***** Supplied material
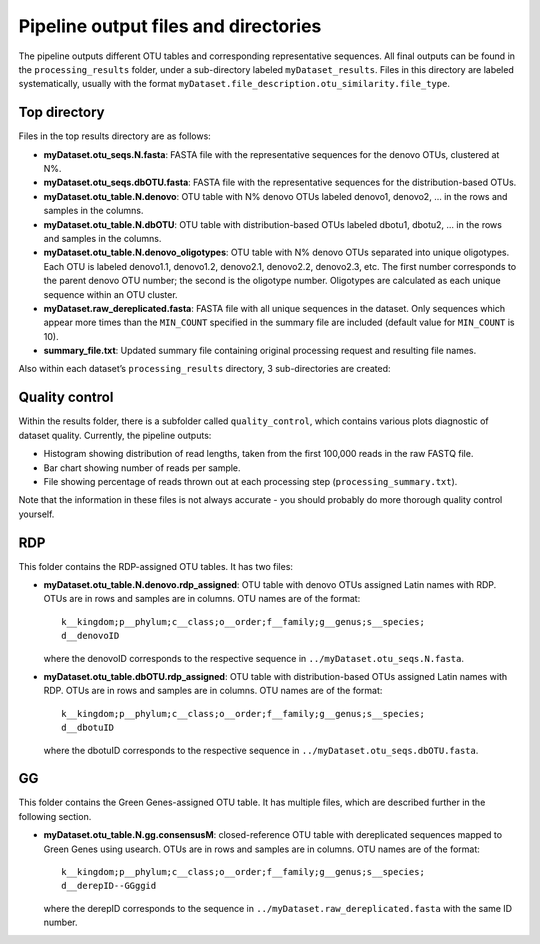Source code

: Pipeline output files and directories
=====================================

The pipeline outputs different OTU tables and corresponding
representative sequences. All final outputs can be found in the
``processing_results`` folder, under a sub-directory labeled
``myDataset_results``. Files in this directory are labeled systematically,
usually with the format
``myDataset.file_description.otu_similarity.file_type``.

Top directory
-------------

Files in the top results directory are as follows:

-  **myDataset.otu_seqs.N.fasta**: FASTA file with the representative
   sequences for the denovo OTUs, clustered at N%.

-  **myDataset.otu_seqs.dbOTU.fasta**: FASTA file with the representative
   sequences for the distribution-based OTUs.

-  **myDataset.otu_table.N.denovo**: OTU table with N% denovo OTUs labeled
   denovo1, denovo2, ... in the rows and samples in the columns.

-  **myDataset.otu_table.N.dbOTU**: OTU table with distribution-based OTUs
   labeled dbotu1, dbotu2, ... in the rows and samples in the columns.

-  **myDataset.otu_table.N.denovo_oligotypes**: OTU table with N% denovo
   OTUs separated into unique oligotypes. Each OTU is labeled denovo1.1,
   denovo1.2, denovo2.1, denovo2.2, denovo2.3, etc. The first number
   corresponds to the parent denovo OTU number; the second is the
   oligotype number. Oligotypes are calculated as each unique sequence
   within an OTU cluster.

-  **myDataset.raw_dereplicated.fasta**: FASTA file with all unique
   sequences in the dataset. Only sequences which appear more times than
   the ``MIN_COUNT`` specified in the summary file are included (default
   value for ``MIN_COUNT`` is 10).

-  **summary_file.txt**: Updated summary file containing original
   processing request and resulting file names.

Also within each dataset’s ``processing_results`` directory, 3
sub-directories are created:

Quality control
---------------

Within the results folder, there is a subfolder called ``quality_control``,
which contains various plots diagnostic of dataset quality. Currently,
the pipeline outputs:

-  Histogram showing distribution of read lengths, taken from the first
   100,000 reads in the raw FASTQ file.

-  Bar chart showing number of reads per sample.

-  File showing percentage of reads thrown out at each processing step
   (``processing_summary.txt``).

Note that the information in these files is not always accurate - you
should probably do more thorough quality control yourself.

RDP
---

This folder contains the RDP-assigned OTU tables. It has two files:

-  **myDataset.otu_table.N.denovo.rdp_assigned**: OTU table with denovo
   OTUs assigned Latin names with RDP. OTUs are in rows and samples are
   in columns. OTU names are of the format:

   ::

        k__kingdom;p__phylum;c__class;o__order;f__family;g__genus;s__species;
        d__denovoID

   where the denovoID corresponds to the respective sequence in
   ``../myDataset.otu_seqs.N.fasta``.

-  **myDataset.otu_table.dbOTU.rdp_assigned**: OTU table with
   distribution-based OTUs assigned Latin names with RDP. OTUs are in
   rows and samples are in columns. OTU names are of the format:

   ::

        k__kingdom;p__phylum;c__class;o__order;f__family;g__genus;s__species;
        d__dbotuID

   where the dbotuID corresponds to the respective sequence in
   ``../myDataset.otu_seqs.dbOTU.fasta``.

GG
--

This folder contains the Green Genes-assigned OTU table. It has multiple
files, which are described further in the following section.

-  **myDataset.otu_table.N.gg.consensusM**: closed-reference OTU table with
   dereplicated sequences mapped to Green Genes using usearch. OTUs are
   in rows and samples are in columns. OTU names are of the format:

   ::

        k__kingdom;p__phylum;c__class;o__order;f__family;g__genus;s__species;
        d__derepID--GGggid

   where the derepID corresponds to the sequence in
   ``../myDataset.raw_dereplicated.fasta`` with the same ID number.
**********
▶ [Exercise details]
Starting from the line holding "d__denovoID", restate the remaining lines of the data word for word, including the last.

▶ [Written solution]
        d__denovoID

   where the denovoID corresponds to the respective sequence in
   ``../myDataset.otu_seqs.N.fasta``.

-  **myDataset.otu_table.dbOTU.rdp_assigned**: OTU table with
   distribution-based OTUs assigned Latin names with RDP. OTUs are in
   rows and samples are in columns. OTU names are of the format:

   ::

        k__kingdom;p__phylum;c__class;o__order;f__family;g__genus;s__species;
        d__dbotuID

   where the dbotuID corresponds to the respective sequence in
   ``../myDataset.otu_seqs.dbOTU.fasta``.

GG
--

This folder contains the Green Genes-assigned OTU table. It has multiple
files, which are described further in the following section.

-  **myDataset.otu_table.N.gg.consensusM**: closed-reference OTU table with
   dereplicated sequences mapped to Green Genes using usearch. OTUs are
   in rows and samples are in columns. OTU names are of the format:

   ::

        k__kingdom;p__phylum;c__class;o__order;f__family;g__genus;s__species;
        d__derepID--GGggid

   where the derepID corresponds to the sequence in
   ``../myDataset.raw_dereplicated.fasta`` with the same ID number.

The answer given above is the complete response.